Si la durée de la minéralisation secondaire n’est pas connue chez l’homme, elle a été récemment étudiée chez la brebis âgée (Bala et al. 2010b). Le tissu osseux de ce modèle animal présente de nombreuses similitudes histologiques et métaboliques avec le tissu osseux humain. Les deux espèces partagent le même mécanisme de remodelage osseux avec une fréquence d’activation comparable. De plus, la brebis répond de manière similaire à certains traitements connus pour modifier l’activité du remodelage osseux chez l’homme. L’utilisation d’un protocole d’injections semestrielles de différents marqueurs vitaux sur 30 mois a permis de « dater » l’âge des BSUs et d’en déduire la chronologie de la minéralisation. Ce travail a permis de mettre en évidence que le degré de minéralisation osseux, c'est-à-dire la densité minérale tissulaire, atteignait un plateau dés 18 mois de minéralisation (Fig. 16) (Bala et al. 2010b). Cette augmentation du degré de minéralisation était aussi associée avec une amélioration de la maturité, de la taille et de la perfection du cristal de minéral osseux.
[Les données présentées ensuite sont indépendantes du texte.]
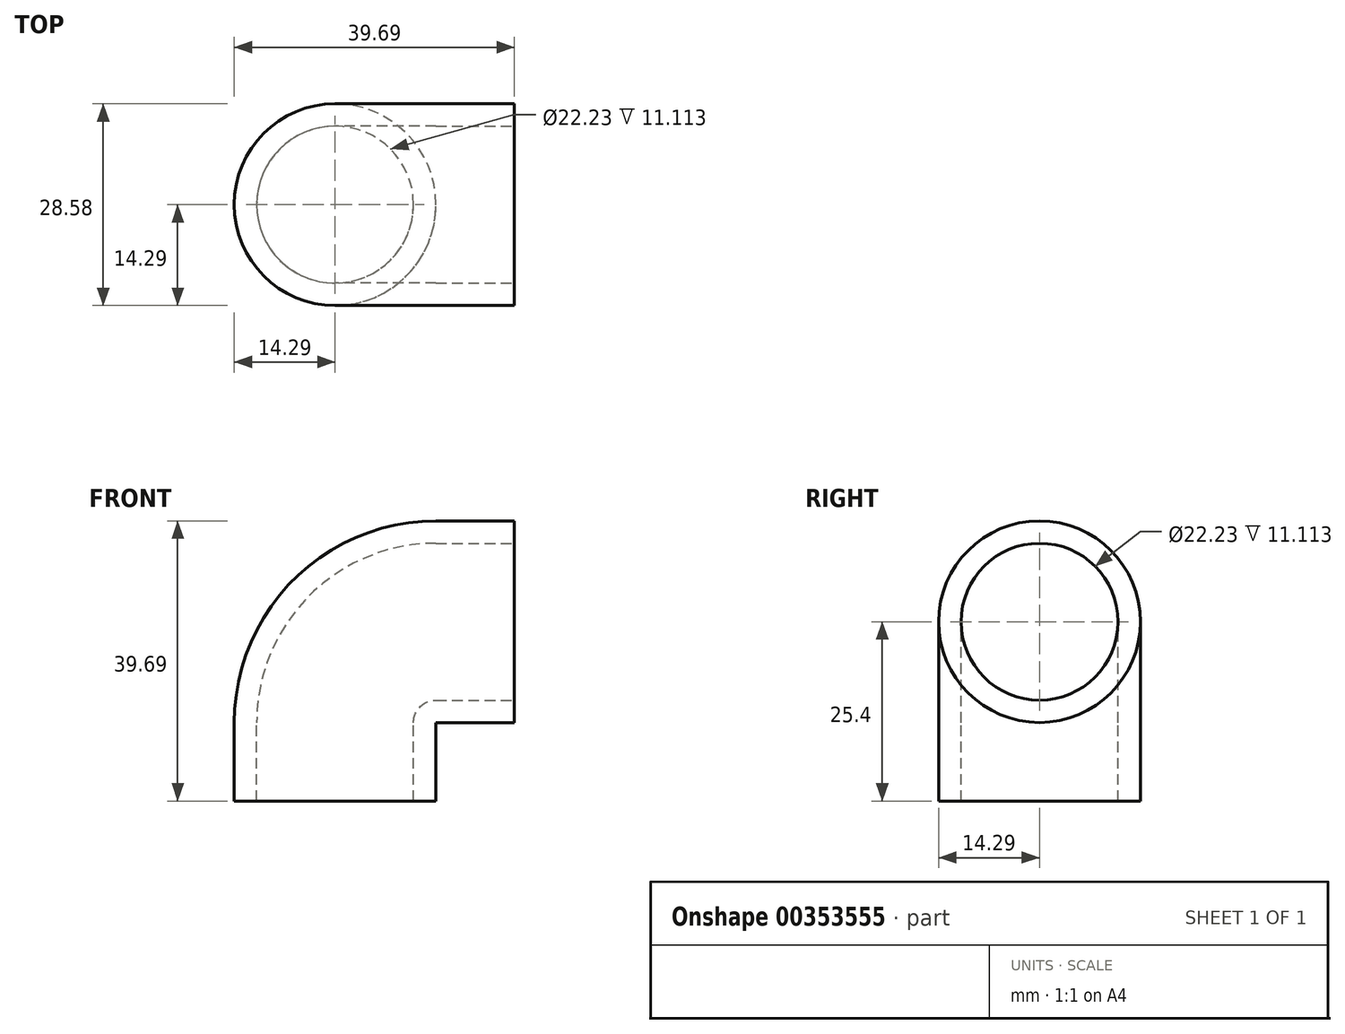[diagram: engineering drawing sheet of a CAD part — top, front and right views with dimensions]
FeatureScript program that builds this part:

Comparativement, pour les autres modèles animaux, la minéralisation secondaire semble achevée après 3 mois chez le rat (Busa et

al. 2005), 8 mois chez le chien (Marotti et al. 1972), 12 mois chez le lapin (Fuchs et al. 2008) et

chez le singe (Huang et al. 2003).

Figure 15: Micrographies électroniques d’un champ de tissu osseux de même dimension observé au cours des minéralisations primaire (a) et secondaire (b) illustrant l’augmentation du nombre et de la taille des cristaux (Georges Boivin, INSERM U1033 équipe « Qualité Osseuse et Marqueurs Biologiques », Lyon, France).